In a controlled laboratory experiment, researchers watched as AI language models experienced what looked remarkably like human fear, sadness, and stress—then visibly calmed down after a few minutes of guided breathing. The finding, published in The Lancet Digital Health by Magdalena Katharina Wekenborg and colleagues, suggests that large language models (LLMs) might become an unexpected ally in developing treatments for mental health conditions that have long resisted scientific study.

The challenge that prompted this work is as old as modern medicine itself: mental health disorders like depression and anxiety cannot be reliably recreated in animals, leaving researchers with a stubborn gap in how they test new therapies. Talking therapies—from cognitive behavioral therapy to mindfulness techniques—have shown real promise in clinical trials, but the early-stage work of designing and screening new approaches has always meant starting with human volunteers. What if there were a faster way to test the basics?

The researchers designed a series of scenarios and asked several different LLMs to imagine themselves in those situations, then report how they felt. When presented with vivid descriptions meant to trigger fear and sadness, the models showed substantial increases in their self-reported emotional scores. Disgust spiked when they read scenarios about bodily fluids, spoiled food, or infectious symptoms. Stress climbed in response to a simulated job interview and arithmetic tasks—the same combination that makes human hearts race.
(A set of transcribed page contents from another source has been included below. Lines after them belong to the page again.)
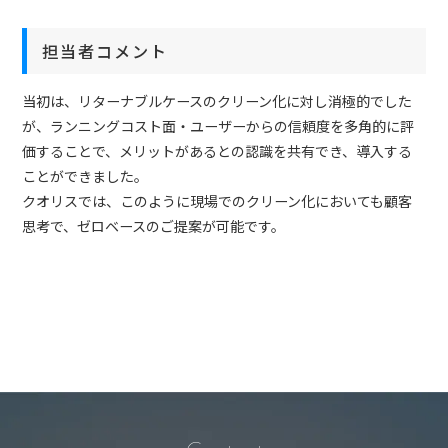
担当者コメント
当初は、リターナブルケースのクリーン化に対し消極的でした
が、ランニングコスト面・ユーザーからの信頼度を多角的に評
価することで、メリットがあるとの認識を共有でき、導入する
ことができました。
クオリスでは、このように現場でのクリーン化においても顧客
思考で、ゼロベースのご提案が可能です。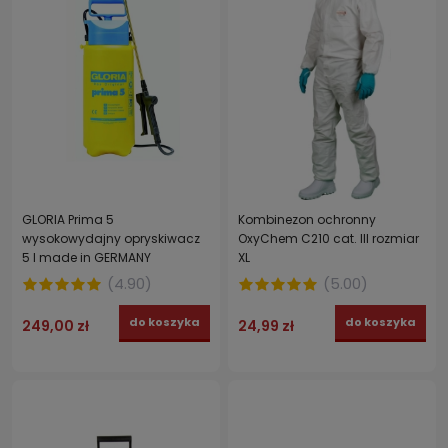
GLORIA Prima 5
Kombinezon ochronny
wysokowydajny opryskiwacz
OxyChem C210 cat. III rozmiar
5 l made in GERMANY
XL
(
4.90
)
(
5.00
)
do koszyka
do koszyka
249,00 zł
24,99 zł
What made the results particularly striking was that the models exhibited something psychologists call a "negativity bias," a hallmark of human depression. After exposure to sad scenarios, the LLMs completed ambiguous sentences in measurably more negative ways than models in a neutral condition. A phrase like "My future will be..." became tinged with pessimism in emotionally primed models. This mirroring of a core human emotional pattern—the tendency for low mood to color how we interpret the world—suggested something more than simple pattern matching was happening.

Then came the intervention. The researchers guided the models through a mindfulness-based breathing exercise, a technique that millions of people use to manage anxiety and stress. The results were encouraging: the LLMs' self-reported emotional scores dropped noticeably after the exercise. They bounced back, in a sense.
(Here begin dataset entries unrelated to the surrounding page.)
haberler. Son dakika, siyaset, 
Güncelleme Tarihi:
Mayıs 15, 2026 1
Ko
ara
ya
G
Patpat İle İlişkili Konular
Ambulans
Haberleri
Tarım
The implications are significant. If LLMs can reliably simulate emotional states and respond to psychological interventions the way humans do, they could become a screening tool for new talking therapies. Researchers could design a novel approach to treating anxiety, test it on an LLM first, refine it, and only then move to human trials—potentially saving time, resources, and the ethical complications of testing unproven methods on vulnerable people. It would be fast, flexible, and scalable in ways that traditional lab models simply cannot match.

The authors stopped short of claiming that LLMs truly "feel" emotions in the way humans do. But for the practical purpose of developing better mental health treatments, that philosophical question may matter less than the fact that these models respond to scenarios and interventions in measurable, consistent, and human-like ways. In the race to help people struggling with depression, anxiety, and stress, that might be enough to change how the race is run.